Without giving away too much about The Russian Key, Laber clearly has an enticing story to share. The initial idea of her thriller came from her experiences as a graduate student of Russian Affairs in the early 1950s. At the time, almost no one in the US or Europe was granted permission to travel behind “the Iron Curtain.” Then, just after Stalin died in 1954, Laber and three other grad students, much to their astonishment, received visas approving their travel to what was then the USSR. She and her fellow students spent a “heady” month traveling throughout the Soviet Union. At Moscow University, Laber met a ” very attractive Russian student,” though no relationship could or did develop.

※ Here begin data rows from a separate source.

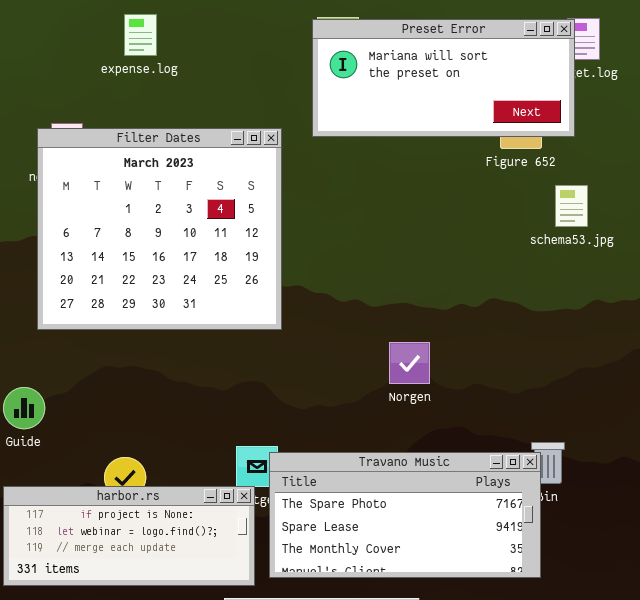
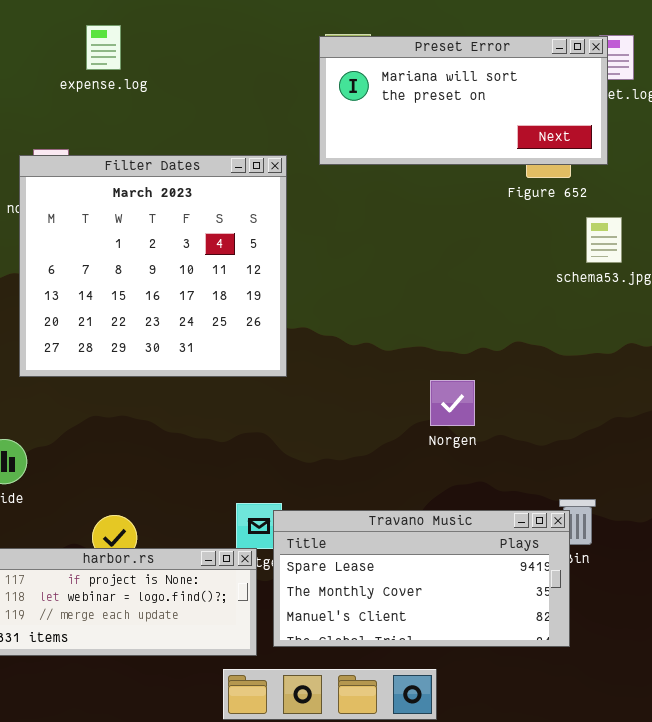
expense.log: [124,14,157,56] -> [86,25,121,70], moved
Norgen: [389,342,430,384] -> [430,380,475,426], moved
Travano Music: [269,452,541,578] -> [273,510,570,647], scrolled down 1 row

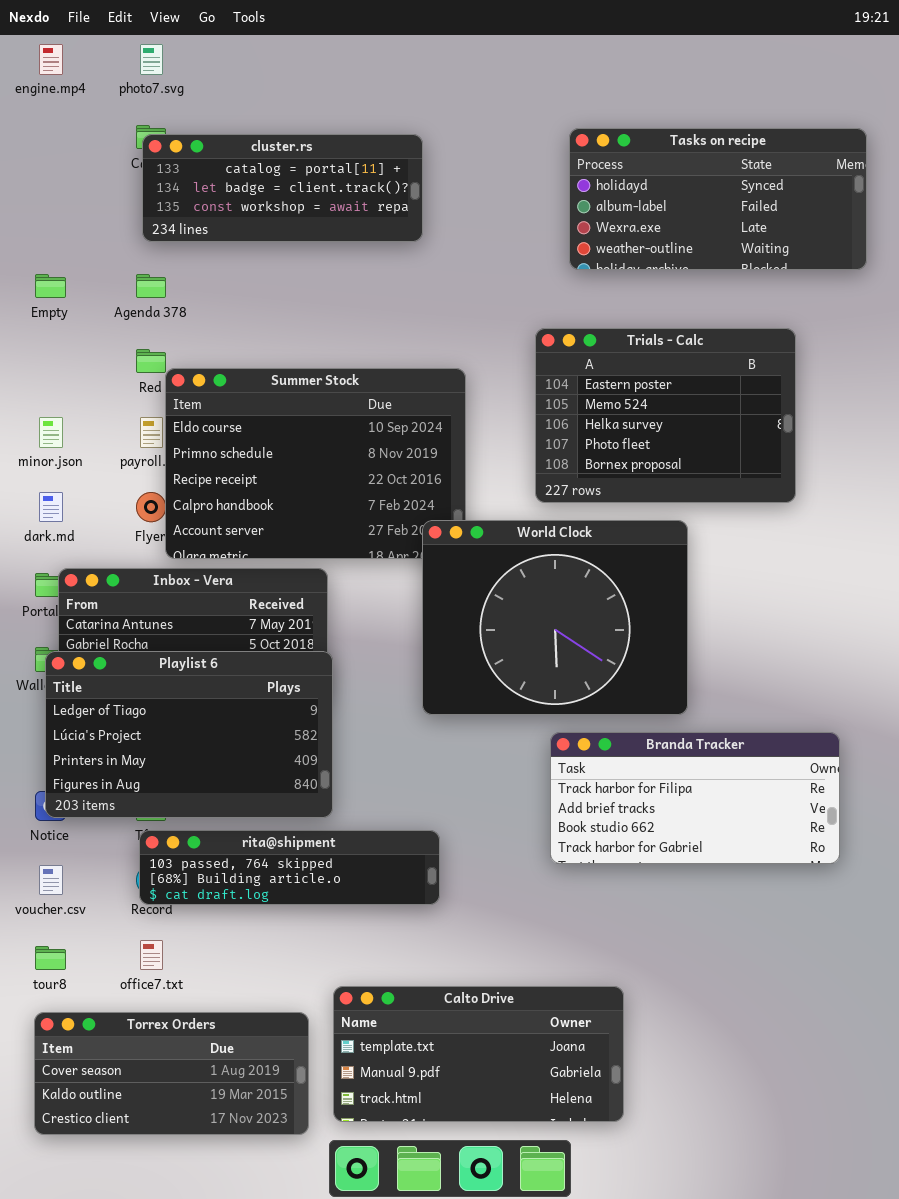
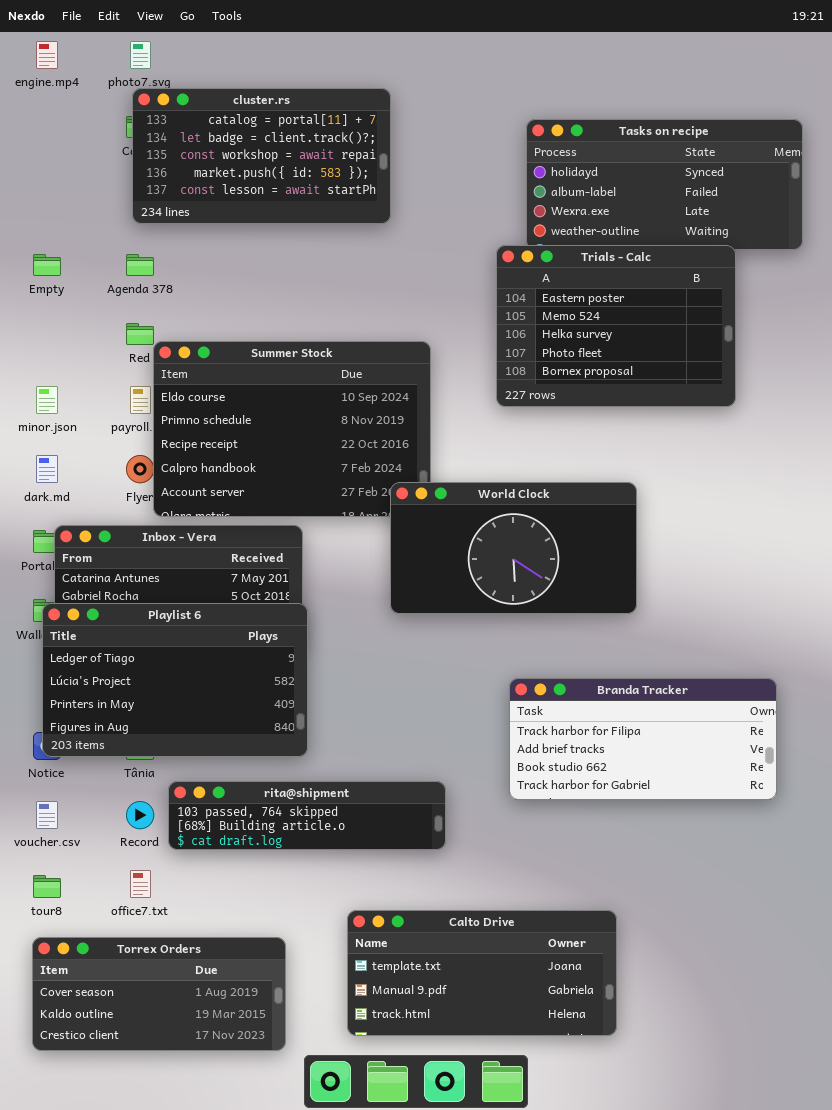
cluster.rs: [142,134,423,242] -> [132,88,391,224], resized
Trials - Calc: [535,328,796,503] -> [496,245,736,407], moved
World Clock: [422,520,688,715] -> [390,482,637,614], resized
rita@shipment: [139,830,440,905] -> [168,781,446,850], moved
Calto Drive: [333,986,624,1122] -> [347,910,617,1036], moved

With novelistic finesse, Laber has turned that fragment of personal history into the beginning of her novel where Katherine (Kate) Landau, a Smith College student, travels to the USSR with two classmates. She meets a Russian student, they have a brief affair, she takes a photo of him, and she ends up in jail. Ten years later, they meet up again in New York City and pick up the affair. Only now he is a KGB officer, posing as a diplomat, and she, unknown to him, is with the CIA, assigned to find out all about him. That’s just the beginning.

“Writing fiction is very freeing,” Laber says. “When you’re writing non-fiction for The New York Review of Books, you need to check every word.” She thought a thriller would be fun and easy to write. “I thought I’d just knock it out.” The fun part, yes.  Easy, not so much. “My novel is a page-turner,” Laber says, “but I also want it to inform younger readers of what it was like under Communist oppression during the Cold War.”

Describing herself as “a night person,” Laber often finds herself writing late in the evening before going to sleep. She writes when ideas come to her, with no particular schedule. She’s received comments and suggestions from her daughters at various stages of the novel and has also recruited the professional assistance of the editor who worked on her memoir. The experience of writing a thriller has been an adventure and there are now only a few final touches needed. As always, Laber is up for the challenge.  In this case, it’s self-publishing The Russian Key, her forthcoming novel, soon to be available on Amazon.